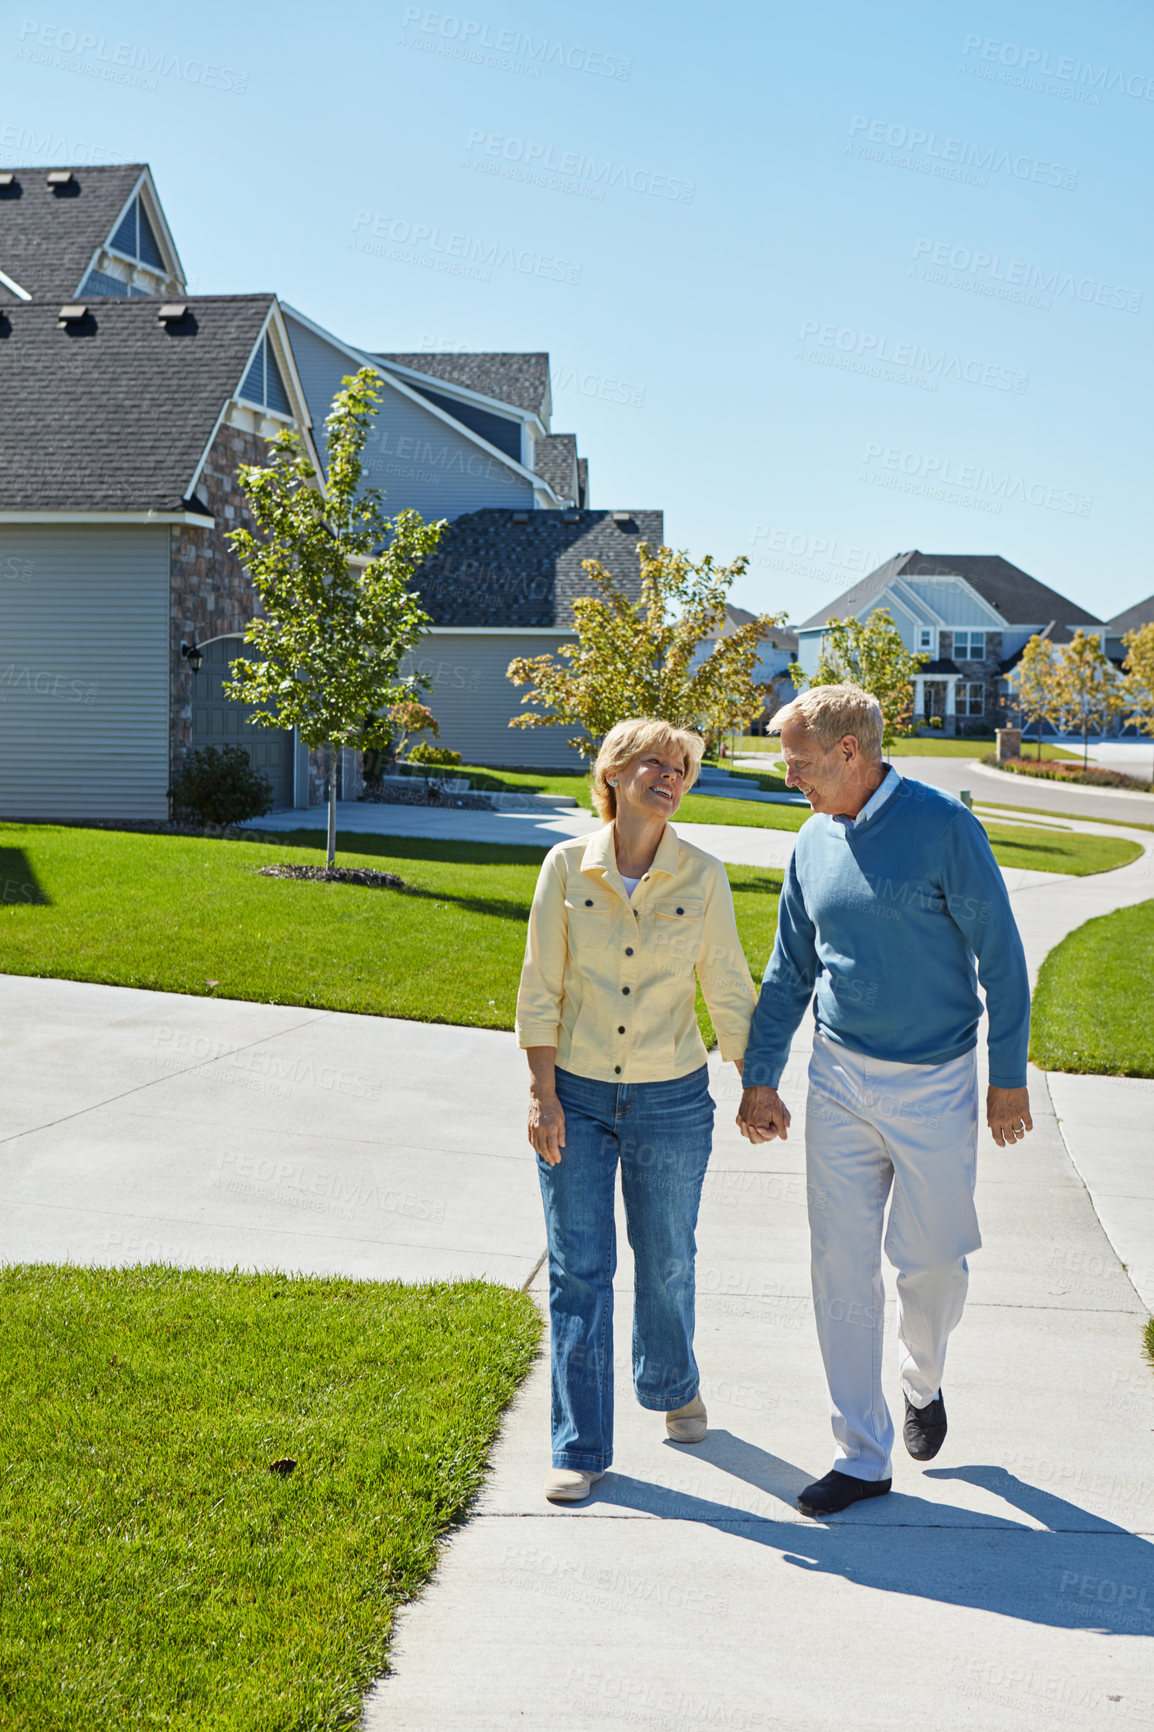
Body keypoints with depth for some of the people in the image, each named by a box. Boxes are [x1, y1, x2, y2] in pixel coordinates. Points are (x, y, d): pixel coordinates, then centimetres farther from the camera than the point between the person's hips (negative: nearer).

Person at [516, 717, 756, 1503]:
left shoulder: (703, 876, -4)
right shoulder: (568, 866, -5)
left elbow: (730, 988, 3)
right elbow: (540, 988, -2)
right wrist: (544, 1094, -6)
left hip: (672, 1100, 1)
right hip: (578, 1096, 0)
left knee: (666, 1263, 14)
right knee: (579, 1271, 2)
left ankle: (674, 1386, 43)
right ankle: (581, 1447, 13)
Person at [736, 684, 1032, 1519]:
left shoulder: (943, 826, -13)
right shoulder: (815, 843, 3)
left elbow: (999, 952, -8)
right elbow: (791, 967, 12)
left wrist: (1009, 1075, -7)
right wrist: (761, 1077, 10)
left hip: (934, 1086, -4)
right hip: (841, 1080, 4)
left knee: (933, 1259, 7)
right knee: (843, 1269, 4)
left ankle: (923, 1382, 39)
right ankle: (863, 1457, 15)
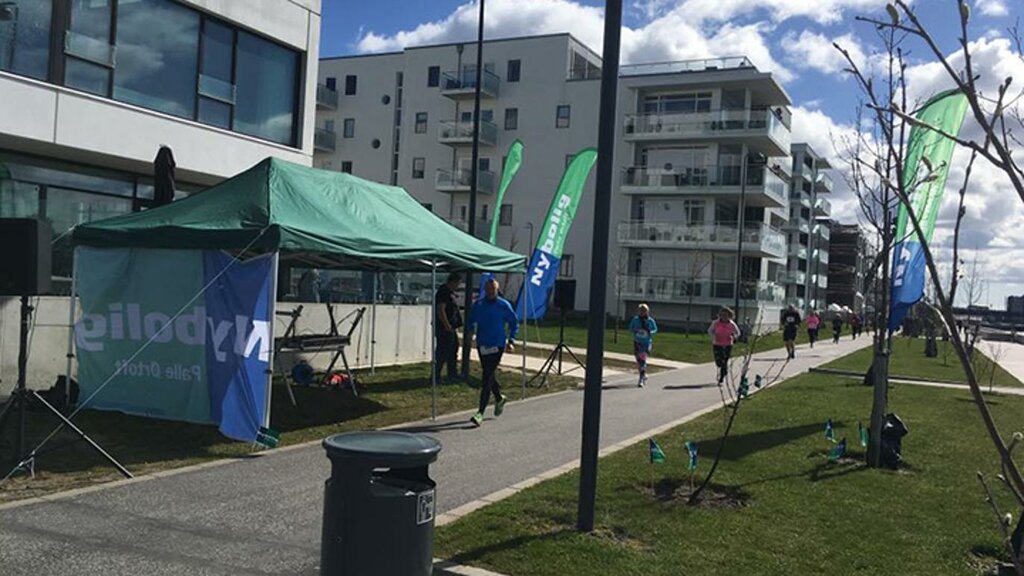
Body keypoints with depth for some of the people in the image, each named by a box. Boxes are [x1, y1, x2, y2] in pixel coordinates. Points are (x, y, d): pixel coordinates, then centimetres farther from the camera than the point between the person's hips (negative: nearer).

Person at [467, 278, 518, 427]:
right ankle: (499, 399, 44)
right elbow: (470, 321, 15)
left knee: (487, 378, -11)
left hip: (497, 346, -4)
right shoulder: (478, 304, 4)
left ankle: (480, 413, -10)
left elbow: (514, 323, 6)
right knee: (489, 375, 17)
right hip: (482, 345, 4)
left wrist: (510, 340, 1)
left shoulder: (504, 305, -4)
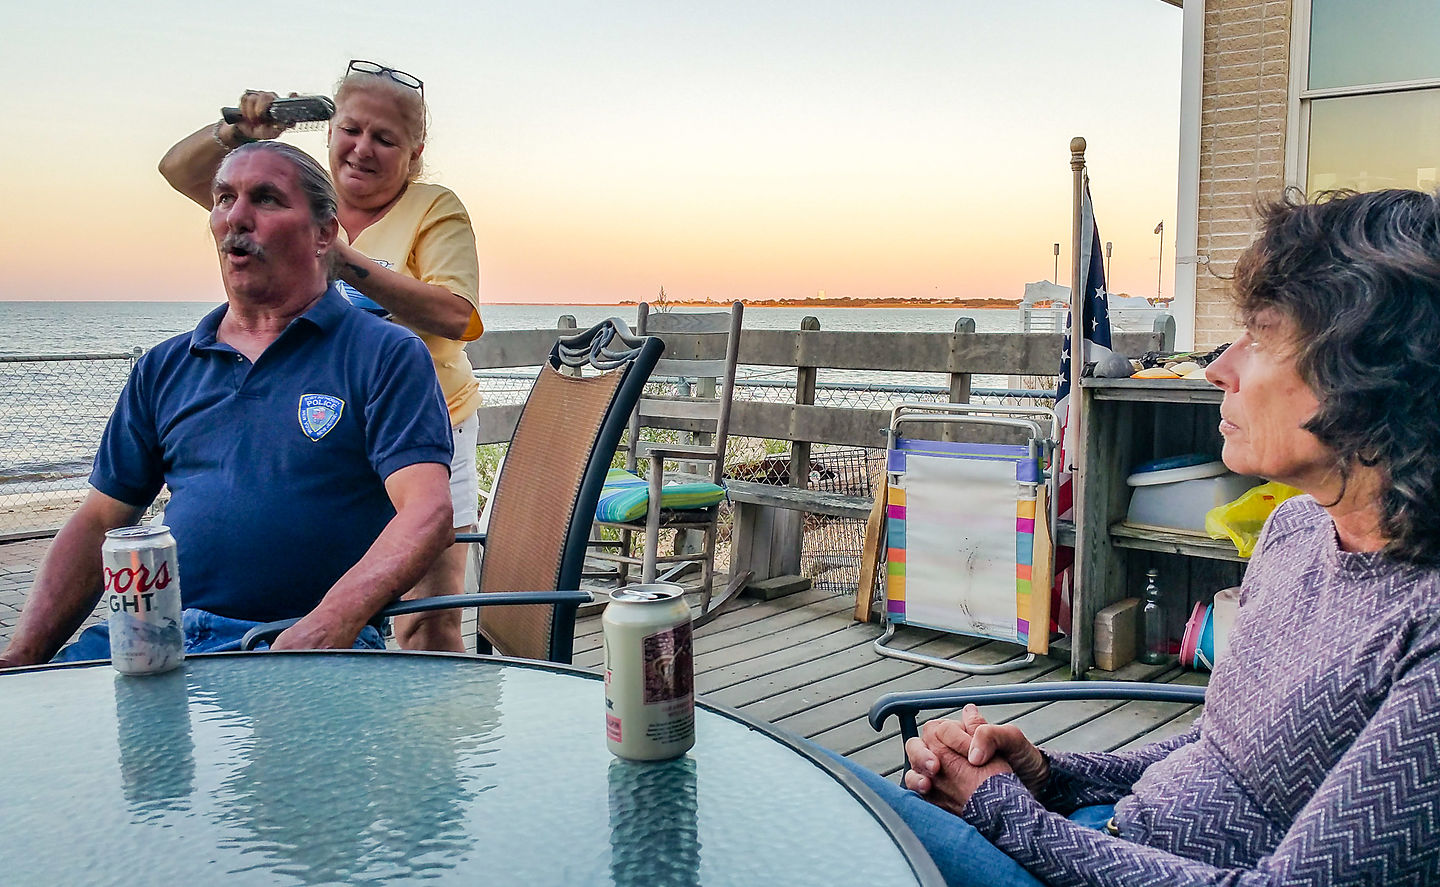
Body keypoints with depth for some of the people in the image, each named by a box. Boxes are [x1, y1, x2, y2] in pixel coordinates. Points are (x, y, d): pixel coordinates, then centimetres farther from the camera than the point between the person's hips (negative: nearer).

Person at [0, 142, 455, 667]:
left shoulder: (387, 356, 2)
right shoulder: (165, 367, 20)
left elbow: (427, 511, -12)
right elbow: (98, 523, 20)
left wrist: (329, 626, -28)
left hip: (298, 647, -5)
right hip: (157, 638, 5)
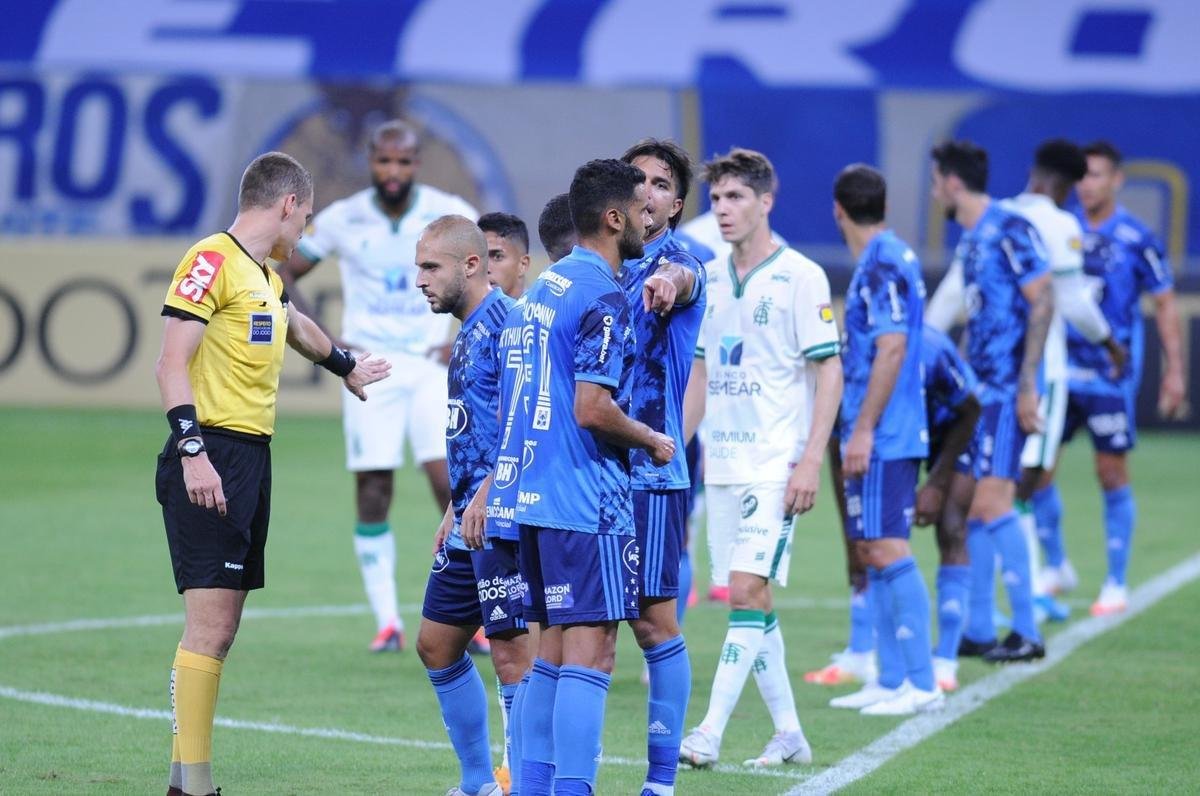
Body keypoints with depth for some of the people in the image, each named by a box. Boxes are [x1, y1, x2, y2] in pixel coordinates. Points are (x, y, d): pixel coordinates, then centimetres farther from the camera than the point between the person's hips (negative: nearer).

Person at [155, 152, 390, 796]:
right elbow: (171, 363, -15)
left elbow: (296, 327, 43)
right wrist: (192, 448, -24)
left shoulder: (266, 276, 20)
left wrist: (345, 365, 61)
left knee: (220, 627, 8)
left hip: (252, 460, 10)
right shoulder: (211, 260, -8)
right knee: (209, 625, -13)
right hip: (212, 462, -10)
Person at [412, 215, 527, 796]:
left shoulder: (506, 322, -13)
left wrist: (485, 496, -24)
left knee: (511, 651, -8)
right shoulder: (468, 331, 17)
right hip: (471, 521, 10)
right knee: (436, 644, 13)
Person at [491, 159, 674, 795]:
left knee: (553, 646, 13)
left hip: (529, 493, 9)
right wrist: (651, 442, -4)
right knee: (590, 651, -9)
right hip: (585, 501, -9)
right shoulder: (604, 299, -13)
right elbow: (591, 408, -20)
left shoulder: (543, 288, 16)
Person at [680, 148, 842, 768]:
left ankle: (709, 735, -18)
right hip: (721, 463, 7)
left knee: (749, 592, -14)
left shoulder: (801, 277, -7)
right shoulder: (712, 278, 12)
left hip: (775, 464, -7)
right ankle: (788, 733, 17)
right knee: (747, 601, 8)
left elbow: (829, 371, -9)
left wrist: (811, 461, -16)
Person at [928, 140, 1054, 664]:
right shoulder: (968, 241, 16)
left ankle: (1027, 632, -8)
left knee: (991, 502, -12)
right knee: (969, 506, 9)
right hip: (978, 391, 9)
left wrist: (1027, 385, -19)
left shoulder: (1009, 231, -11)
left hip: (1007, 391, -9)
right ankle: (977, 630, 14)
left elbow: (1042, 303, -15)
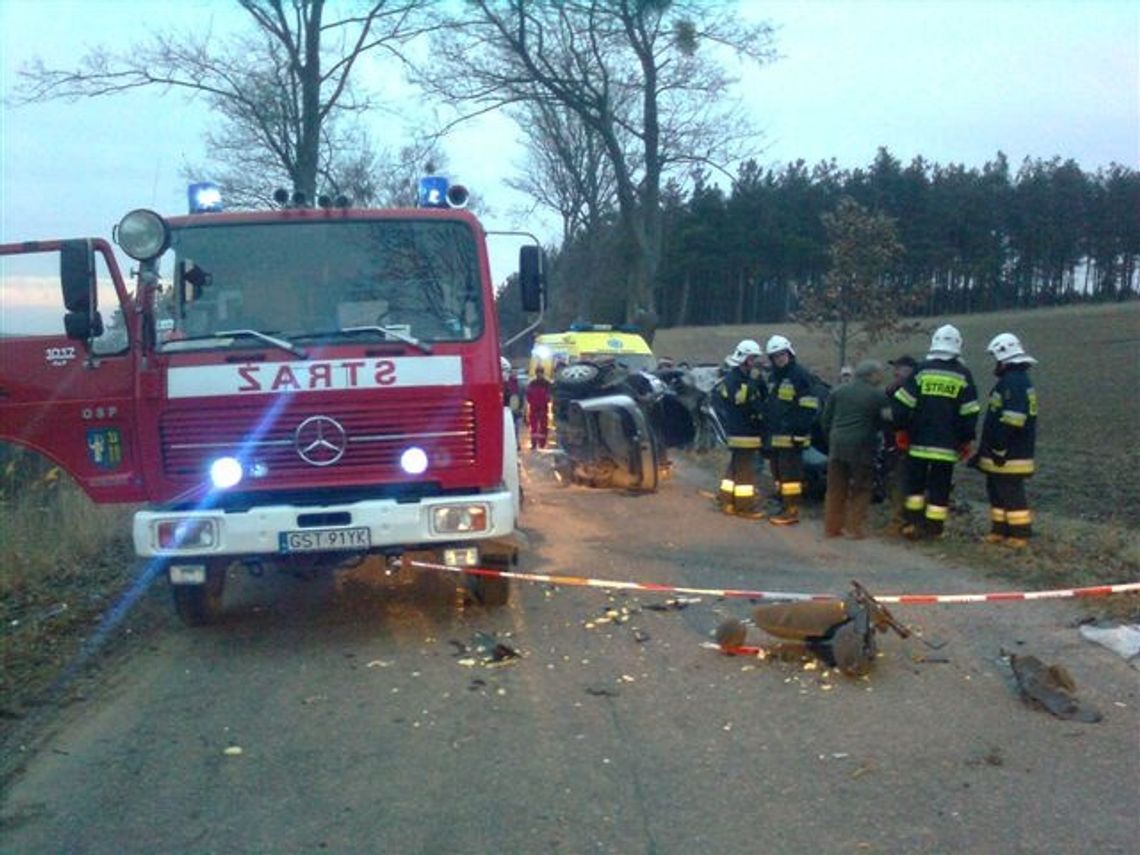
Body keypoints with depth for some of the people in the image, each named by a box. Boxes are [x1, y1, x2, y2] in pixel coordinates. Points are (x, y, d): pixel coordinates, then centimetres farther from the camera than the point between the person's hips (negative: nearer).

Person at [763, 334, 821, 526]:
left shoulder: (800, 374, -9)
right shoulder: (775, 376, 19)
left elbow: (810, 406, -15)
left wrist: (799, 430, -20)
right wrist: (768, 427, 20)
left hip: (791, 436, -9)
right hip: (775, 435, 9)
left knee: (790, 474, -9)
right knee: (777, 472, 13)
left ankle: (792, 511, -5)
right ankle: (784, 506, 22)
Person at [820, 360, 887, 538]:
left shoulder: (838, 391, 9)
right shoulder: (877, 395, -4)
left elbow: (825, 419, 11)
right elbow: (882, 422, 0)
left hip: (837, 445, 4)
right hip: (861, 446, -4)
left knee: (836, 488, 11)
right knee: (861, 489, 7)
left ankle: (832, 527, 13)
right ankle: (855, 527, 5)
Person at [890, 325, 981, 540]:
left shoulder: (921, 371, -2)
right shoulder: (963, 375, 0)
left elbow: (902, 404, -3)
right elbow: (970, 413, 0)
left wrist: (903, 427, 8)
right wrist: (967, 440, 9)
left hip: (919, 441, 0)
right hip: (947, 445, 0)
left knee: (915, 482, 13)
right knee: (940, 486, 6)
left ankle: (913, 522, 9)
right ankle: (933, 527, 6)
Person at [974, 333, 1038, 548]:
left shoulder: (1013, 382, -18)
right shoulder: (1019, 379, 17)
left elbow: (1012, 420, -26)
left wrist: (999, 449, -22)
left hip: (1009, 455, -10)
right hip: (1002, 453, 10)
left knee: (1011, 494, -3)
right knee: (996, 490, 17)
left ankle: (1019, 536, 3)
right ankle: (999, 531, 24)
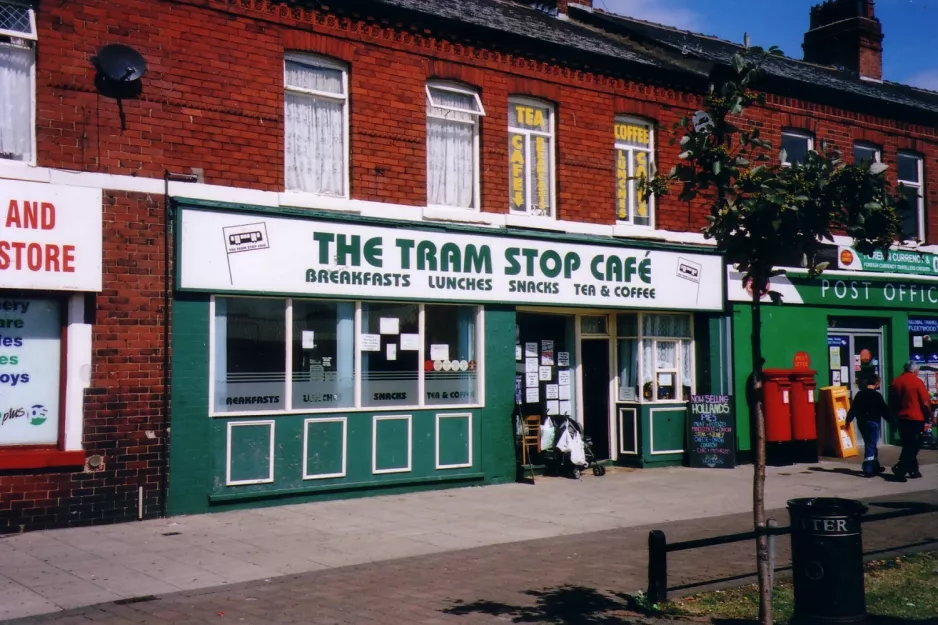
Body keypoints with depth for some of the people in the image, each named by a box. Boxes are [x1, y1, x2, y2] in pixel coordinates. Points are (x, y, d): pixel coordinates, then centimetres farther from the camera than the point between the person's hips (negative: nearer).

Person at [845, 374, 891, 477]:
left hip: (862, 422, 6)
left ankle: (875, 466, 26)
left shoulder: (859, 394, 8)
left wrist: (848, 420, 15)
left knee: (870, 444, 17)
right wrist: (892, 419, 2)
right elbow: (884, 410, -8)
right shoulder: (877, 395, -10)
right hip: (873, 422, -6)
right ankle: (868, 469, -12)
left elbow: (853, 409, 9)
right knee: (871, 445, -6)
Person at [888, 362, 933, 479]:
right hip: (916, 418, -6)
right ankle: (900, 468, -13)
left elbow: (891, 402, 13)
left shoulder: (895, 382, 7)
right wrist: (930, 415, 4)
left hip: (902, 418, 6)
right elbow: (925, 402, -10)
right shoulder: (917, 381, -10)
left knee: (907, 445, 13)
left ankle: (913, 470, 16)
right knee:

-*-

Exercise instructions: Take the lines above starting at the one containing "left knee: (666, 1263, 14)" and ending at the one containing "right shoulder: (478, 304, 4)", and print them again exactly, without pictures.

Answer section:
left knee: (666, 1263, 14)
right knee: (579, 1271, 2)
left ankle: (674, 1386, 43)
right ankle: (581, 1447, 13)
Person at [736, 684, 1032, 1519]:
left shoulder: (943, 826, -13)
right shoulder: (815, 843, 3)
left elbow: (999, 952, -8)
right elbow: (791, 967, 12)
left wrist: (1009, 1075, -7)
right wrist: (761, 1077, 10)
left hip: (934, 1086, -4)
right hip: (841, 1080, 4)
left knee: (933, 1259, 7)
right knee: (843, 1269, 4)
left ankle: (923, 1382, 39)
right ankle: (863, 1457, 15)
Body keypoints with depth for some of the people in the image, each named by a box. Boxes are [x1, y1, x2, y2] in pixel coordinates. Points are (x, y, d): pixel coordinates, then centimetres farther from the camera than the point between the person's hips (negative: nearer).

Person at [467, 278, 518, 427]:
right ankle: (499, 399, 44)
right elbow: (470, 321, 15)
left knee: (487, 378, -11)
left hip: (497, 346, -4)
right shoulder: (478, 304, 4)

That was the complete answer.